Detailed information

Title: What Is a Proxy and Why Is It a Problem?


Abstract: Warnings about so-called 'proxy variables' have become ubiquitous in recent policy debates about machine learning's potential to discriminate illegally. Yet it is far from clear what makes something a proxy and why it poses a problem. In most cases, commentators seem to worry that even when a legally proscribed feature such as race is not provided directly as an input into a machine learning model, discrimination on that basis may persist because non-proscribed features are correlated with --- that is, serve as a proxy for --- the proscribed feature. Analogizing to redlining, commentators point out that zip codes can easily serve as a stand in for race. Yet, unlike lenders, a machine learning model will not seize on zip codes because the model intends to discriminate on race; it will only do so because zip codes also happen to be predictive of the outcome of interest. So how are we to decide whether a variable is serving as a proxy for race or as a legitimate predictor that just happens to be correlated with race?

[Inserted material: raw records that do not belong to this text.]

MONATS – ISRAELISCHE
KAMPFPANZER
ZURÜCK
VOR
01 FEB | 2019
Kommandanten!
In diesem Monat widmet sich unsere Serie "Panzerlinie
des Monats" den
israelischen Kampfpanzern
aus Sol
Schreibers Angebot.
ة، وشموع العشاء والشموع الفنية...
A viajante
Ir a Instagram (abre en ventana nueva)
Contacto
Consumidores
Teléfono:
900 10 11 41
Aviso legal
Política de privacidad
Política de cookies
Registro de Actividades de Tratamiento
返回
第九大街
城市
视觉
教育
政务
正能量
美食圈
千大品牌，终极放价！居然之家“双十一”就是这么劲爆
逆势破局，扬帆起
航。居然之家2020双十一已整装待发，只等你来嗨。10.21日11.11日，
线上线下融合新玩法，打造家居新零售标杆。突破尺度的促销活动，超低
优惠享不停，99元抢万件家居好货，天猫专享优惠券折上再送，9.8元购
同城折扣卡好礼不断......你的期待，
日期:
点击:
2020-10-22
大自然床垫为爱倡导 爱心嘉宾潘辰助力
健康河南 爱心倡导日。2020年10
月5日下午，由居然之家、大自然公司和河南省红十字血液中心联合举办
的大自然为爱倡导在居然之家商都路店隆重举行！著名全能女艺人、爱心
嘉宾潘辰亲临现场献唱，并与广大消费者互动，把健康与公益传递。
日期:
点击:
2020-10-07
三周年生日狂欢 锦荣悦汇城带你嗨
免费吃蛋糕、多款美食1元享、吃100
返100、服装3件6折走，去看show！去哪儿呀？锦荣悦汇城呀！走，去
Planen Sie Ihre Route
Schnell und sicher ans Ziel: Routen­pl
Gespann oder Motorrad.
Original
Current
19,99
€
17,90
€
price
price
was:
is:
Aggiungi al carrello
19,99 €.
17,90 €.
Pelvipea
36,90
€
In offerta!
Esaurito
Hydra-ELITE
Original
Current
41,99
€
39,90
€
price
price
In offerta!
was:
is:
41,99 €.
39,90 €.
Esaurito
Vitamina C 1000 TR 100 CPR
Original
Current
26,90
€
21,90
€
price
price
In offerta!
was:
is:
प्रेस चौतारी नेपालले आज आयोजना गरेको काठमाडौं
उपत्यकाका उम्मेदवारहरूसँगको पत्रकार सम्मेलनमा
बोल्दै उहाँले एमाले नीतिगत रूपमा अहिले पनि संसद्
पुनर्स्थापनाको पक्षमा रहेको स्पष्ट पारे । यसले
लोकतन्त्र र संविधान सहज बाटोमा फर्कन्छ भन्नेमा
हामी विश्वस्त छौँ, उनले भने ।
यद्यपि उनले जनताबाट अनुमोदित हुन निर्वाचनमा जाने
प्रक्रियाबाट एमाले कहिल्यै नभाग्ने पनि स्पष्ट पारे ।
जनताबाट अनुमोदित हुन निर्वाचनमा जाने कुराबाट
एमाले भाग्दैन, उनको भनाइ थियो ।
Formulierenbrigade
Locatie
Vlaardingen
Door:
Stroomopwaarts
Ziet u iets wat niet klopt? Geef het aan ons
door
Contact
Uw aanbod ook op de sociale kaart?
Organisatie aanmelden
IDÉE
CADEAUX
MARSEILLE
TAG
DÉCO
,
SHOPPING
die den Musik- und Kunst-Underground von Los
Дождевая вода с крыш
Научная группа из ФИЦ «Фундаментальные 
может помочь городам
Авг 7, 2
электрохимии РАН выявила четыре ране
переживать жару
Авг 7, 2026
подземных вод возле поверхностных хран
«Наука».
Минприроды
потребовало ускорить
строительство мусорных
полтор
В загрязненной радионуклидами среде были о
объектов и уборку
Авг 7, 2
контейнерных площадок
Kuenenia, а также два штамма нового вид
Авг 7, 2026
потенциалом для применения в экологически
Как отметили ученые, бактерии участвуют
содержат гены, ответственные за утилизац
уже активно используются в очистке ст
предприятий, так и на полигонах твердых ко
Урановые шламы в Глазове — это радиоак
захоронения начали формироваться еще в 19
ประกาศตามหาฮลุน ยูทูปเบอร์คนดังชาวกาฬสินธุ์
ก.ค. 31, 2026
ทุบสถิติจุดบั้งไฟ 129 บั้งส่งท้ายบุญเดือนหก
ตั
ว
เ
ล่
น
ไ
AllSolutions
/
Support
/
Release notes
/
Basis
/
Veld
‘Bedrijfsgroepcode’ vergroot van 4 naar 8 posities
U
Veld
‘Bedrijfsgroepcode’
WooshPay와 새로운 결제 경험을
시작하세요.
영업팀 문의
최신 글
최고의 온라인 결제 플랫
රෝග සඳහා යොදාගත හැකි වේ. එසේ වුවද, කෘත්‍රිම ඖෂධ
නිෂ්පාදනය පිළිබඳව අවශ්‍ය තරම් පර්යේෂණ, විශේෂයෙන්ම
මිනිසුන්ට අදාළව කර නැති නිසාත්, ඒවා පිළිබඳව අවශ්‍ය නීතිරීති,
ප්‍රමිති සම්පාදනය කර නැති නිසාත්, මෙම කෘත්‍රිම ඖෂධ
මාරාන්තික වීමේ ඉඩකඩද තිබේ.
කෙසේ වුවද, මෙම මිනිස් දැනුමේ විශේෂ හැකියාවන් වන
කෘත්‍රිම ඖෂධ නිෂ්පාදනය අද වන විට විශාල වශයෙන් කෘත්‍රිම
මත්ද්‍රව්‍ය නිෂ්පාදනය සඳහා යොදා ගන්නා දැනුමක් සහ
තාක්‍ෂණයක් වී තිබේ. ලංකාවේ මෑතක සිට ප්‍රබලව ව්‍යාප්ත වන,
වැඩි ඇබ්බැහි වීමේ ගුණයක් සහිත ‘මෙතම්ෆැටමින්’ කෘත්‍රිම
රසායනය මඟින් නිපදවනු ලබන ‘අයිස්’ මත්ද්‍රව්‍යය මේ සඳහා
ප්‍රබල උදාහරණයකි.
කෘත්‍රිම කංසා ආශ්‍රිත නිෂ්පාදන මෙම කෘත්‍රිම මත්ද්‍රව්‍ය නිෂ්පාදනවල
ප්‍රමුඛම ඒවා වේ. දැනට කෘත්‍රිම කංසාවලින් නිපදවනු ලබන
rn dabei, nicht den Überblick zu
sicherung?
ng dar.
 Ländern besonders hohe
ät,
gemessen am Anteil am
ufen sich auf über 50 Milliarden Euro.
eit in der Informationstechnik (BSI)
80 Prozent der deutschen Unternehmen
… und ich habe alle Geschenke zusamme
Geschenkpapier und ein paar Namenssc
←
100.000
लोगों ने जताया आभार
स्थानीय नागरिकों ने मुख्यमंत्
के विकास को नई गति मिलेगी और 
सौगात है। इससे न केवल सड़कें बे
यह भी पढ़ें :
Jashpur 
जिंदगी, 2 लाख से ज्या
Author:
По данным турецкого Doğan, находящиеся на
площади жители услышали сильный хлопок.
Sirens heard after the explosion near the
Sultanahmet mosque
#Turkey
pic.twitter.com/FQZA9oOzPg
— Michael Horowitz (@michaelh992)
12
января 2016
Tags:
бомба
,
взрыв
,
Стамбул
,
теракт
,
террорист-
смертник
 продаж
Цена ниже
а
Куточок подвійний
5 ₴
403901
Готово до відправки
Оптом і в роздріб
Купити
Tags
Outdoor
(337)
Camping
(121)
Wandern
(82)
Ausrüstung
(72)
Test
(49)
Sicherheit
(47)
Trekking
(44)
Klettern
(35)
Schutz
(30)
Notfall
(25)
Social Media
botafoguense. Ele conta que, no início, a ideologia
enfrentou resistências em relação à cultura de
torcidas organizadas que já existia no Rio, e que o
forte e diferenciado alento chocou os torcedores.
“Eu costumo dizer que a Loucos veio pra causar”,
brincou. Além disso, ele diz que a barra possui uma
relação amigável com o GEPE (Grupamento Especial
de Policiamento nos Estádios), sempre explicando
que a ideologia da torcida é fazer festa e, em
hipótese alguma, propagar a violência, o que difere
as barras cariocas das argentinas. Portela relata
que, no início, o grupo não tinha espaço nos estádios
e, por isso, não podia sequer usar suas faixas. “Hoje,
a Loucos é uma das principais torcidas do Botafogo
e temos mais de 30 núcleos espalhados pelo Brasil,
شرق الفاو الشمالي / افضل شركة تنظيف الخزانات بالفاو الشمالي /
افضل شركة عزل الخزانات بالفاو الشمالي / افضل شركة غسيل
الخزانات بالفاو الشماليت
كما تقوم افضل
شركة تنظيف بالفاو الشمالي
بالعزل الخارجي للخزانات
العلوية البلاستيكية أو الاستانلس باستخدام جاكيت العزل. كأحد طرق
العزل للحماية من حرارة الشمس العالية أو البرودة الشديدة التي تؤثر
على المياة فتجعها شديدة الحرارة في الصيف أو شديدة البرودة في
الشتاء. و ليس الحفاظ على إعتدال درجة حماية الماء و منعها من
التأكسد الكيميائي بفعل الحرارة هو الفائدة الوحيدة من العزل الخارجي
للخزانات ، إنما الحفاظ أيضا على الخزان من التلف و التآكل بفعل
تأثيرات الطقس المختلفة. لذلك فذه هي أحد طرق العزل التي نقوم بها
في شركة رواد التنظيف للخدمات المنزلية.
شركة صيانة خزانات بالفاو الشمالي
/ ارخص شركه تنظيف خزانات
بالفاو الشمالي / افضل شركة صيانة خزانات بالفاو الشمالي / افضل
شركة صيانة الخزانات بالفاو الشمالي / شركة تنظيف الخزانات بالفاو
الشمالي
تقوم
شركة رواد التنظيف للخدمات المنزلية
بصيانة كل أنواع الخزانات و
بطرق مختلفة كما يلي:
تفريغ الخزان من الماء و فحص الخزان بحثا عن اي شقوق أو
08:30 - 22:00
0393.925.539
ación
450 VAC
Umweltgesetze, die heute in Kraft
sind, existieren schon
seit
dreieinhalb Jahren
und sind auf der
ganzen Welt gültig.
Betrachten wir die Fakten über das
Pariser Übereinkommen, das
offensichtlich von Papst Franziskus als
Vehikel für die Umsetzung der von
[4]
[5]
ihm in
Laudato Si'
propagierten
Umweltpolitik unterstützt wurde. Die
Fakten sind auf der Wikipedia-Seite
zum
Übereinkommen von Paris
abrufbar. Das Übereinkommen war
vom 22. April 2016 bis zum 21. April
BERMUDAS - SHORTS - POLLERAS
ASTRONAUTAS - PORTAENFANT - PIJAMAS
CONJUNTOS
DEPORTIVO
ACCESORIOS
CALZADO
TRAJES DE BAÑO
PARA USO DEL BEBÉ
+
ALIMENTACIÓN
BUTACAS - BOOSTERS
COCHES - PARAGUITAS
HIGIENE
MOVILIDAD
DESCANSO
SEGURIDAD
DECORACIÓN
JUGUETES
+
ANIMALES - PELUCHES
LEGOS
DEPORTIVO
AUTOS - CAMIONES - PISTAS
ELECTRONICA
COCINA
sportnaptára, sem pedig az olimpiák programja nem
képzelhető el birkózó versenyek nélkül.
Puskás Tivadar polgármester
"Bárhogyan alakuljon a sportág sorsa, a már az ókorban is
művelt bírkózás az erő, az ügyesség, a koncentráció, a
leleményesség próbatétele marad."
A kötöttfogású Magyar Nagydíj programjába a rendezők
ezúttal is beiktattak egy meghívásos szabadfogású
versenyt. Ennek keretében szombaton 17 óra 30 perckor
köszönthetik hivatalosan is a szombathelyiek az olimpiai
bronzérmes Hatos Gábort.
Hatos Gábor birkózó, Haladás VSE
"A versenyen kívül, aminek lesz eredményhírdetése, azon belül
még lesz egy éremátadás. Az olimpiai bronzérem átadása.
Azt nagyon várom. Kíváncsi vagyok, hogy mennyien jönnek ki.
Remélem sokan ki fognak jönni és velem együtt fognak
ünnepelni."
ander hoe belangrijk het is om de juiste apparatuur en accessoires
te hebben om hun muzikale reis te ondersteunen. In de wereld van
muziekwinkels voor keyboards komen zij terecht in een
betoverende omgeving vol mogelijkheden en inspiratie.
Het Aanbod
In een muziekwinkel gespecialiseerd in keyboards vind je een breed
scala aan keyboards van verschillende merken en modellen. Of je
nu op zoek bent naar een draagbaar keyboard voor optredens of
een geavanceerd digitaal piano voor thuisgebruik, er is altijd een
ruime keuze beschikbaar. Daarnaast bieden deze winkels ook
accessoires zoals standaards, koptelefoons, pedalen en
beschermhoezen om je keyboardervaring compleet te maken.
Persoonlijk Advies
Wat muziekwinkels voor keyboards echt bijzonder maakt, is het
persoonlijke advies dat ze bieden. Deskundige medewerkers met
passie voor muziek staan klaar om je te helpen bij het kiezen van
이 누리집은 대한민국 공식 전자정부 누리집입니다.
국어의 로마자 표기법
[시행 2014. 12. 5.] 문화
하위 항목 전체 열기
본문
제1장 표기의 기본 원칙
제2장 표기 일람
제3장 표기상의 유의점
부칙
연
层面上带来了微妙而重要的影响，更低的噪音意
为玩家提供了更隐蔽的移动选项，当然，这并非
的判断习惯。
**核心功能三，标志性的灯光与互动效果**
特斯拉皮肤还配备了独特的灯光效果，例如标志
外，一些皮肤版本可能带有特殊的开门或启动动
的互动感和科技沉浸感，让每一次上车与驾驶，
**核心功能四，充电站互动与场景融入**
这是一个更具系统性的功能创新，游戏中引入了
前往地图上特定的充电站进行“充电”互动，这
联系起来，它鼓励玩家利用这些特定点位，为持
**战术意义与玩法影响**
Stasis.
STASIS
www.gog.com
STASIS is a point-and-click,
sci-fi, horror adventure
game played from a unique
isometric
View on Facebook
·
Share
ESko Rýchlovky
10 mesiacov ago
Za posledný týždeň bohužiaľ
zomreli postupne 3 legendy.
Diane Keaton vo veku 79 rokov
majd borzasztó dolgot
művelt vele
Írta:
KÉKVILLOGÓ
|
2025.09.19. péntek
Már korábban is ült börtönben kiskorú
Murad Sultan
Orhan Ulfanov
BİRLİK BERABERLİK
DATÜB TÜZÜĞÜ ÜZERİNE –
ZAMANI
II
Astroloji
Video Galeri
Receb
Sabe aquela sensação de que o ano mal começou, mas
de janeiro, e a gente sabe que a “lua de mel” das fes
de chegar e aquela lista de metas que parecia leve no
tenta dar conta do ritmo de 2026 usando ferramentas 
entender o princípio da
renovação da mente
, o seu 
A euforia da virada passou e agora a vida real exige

This question cuts to the core of discrimination law, posing both practical and conceptual challenges for resolving whether any observed disparate impact is justified when a decision relies on variables that exhibit any correlation with class membership. This paper attempts to develop a more principled definition of proxy variables, aiming to bring improved clarity to statistical, legal, and normative reasoning on the issue. It describes the various conditions that might create a proxy problem and explores a range of possible responses. In so doing, it reveals that any rigorous discussion of proxy variables requires excavating the causal relationship that different commentators assume to exist between non-proscribed features, proscribed features, and the outcome of interest.


Bio: Margarita Boyarskaya is a PhD student with the Technology, Operations, and Statistics group at NYU Stern working on causal models for algorithmic fairness. She is a student fellow at the NYU Information Law Institute (Privacy Research Group). Margarita holds a B.Sc. and a M.Sc. in theoretical mathematics from Moscow State University. Previously, she was an intern with the FATE group at Microsoft Research.